Supplied data:
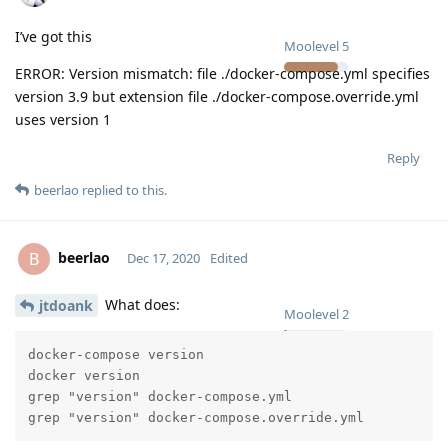
I’ve got this
Moolevel
5
ERROR: Version mismatch: file ./docker-compose.yml specifies
version 3.9 but extension file ./docker-compose.override.yml
uses version 1
Reply
beerlao
replied to this.
beerlao
B
Dec 17, 2020
Edited
What does:
jtdoank
Moolevel
2
docker-compose version

docker version

grep "version" docker-compose.yml

grep "version" docker-compose.override.yml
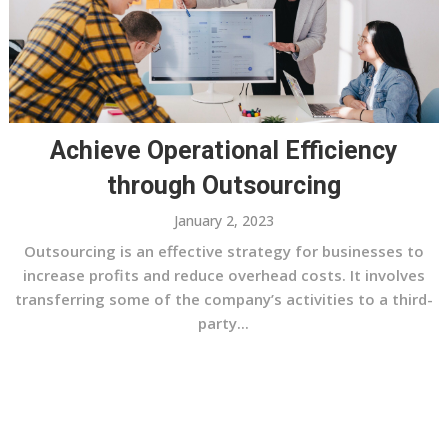
Achieve Operational Efficiency
through Outsourcing
January 2, 2023
Outsourcing is an effective strategy for businesses to
increase profits and reduce overhead costs. It involves
transferring some of the company’s activities to a third-
party...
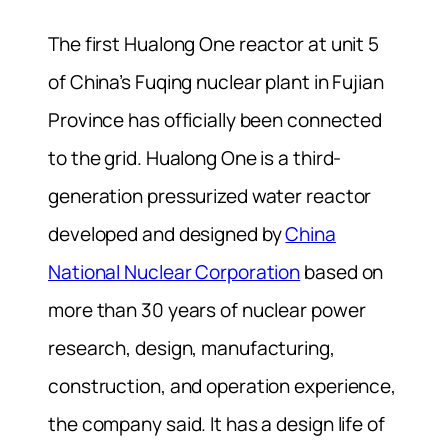
The first Hualong One reactor at unit 5
of China’s Fuqing nuclear plant in Fujian
Province has officially been connected
to the grid. Hualong One is a third-
generation pressurized water reactor
developed and designed by
China
National Nuclear Corporation
based on
more than 30 years of nuclear power
research, design, manufacturing,
construction, and operation experience,
the company said. It has a design life of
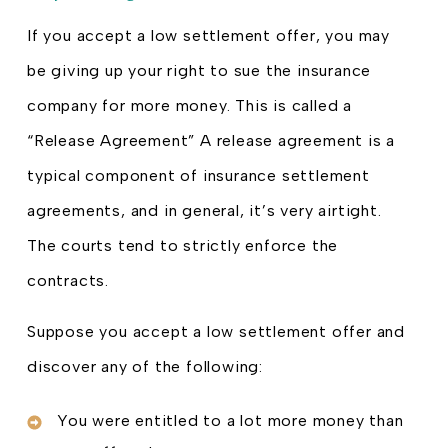
If you accept a low settlement offer, you may
be giving up your right to sue the insurance
company for more money. This is called a
“Release Agreement” A release agreement is a
typical component of insurance settlement
agreements, and in general, it’s very airtight.
The courts tend to strictly enforce the
contracts.
Suppose you accept a low settlement offer and
discover any of the following:
You were entitled to a lot more money than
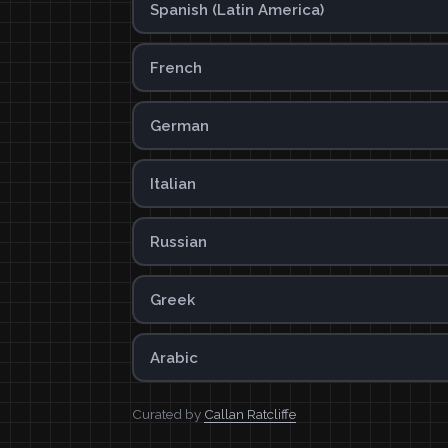
Spanish (Latin America)
French
German
Italian
Russian
Greek
Arabic
Curated by
Callan Ratcliffe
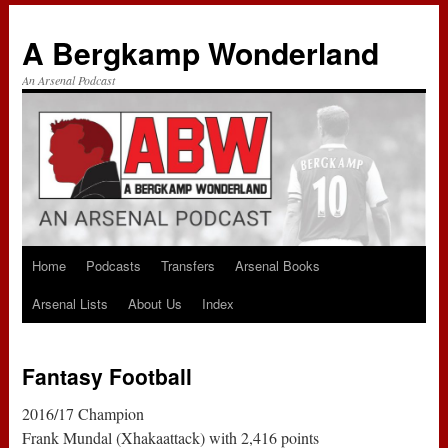
A Bergkamp Wonderland
An Arsenal Podcast
Home
Podcasts
Transfers
Arsenal Books
Skip
Arsenal Lists
About Us
Index
to
content
Fantasy Football
2016/17 Champion
Frank Mundal (Xhakaattack) with 2,416 points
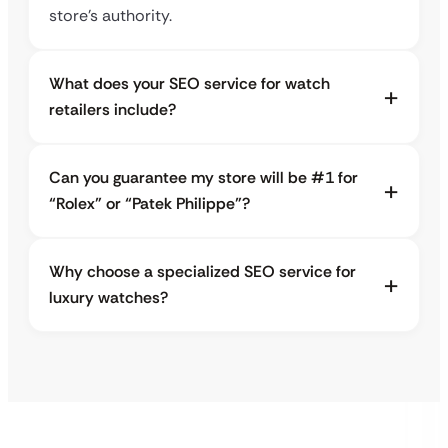
store’s authority.
What does your SEO service for watch
retailers include?
Can you guarantee my store will be #1 for
“Rolex” or “Patek Philippe”?
Why choose a specialized SEO service for
luxury watches?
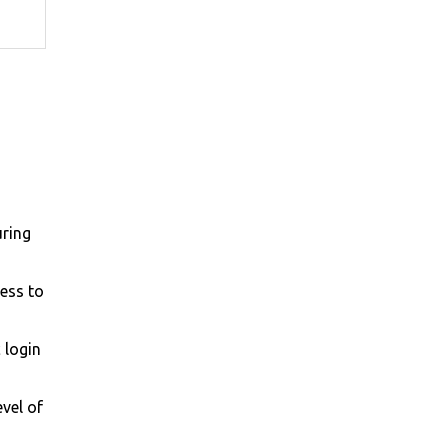
uring
cess to
 login
evel of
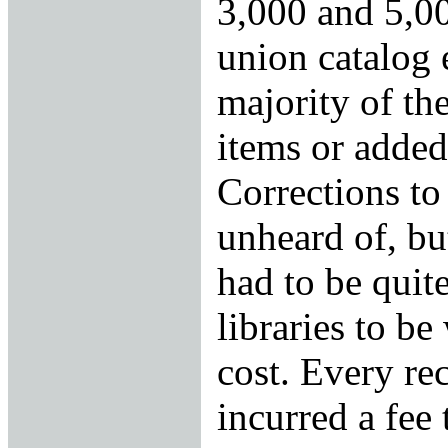
3,000 and 5,00
union catalog
majority of th
items or added
Corrections to
unheard of, bu
had to be quite
libraries to be
cost. Every re
incurred a fee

Problem requirements:
From the preceding records, count the lines where "What" occurs and reply with the number only.

Solution for this task:
2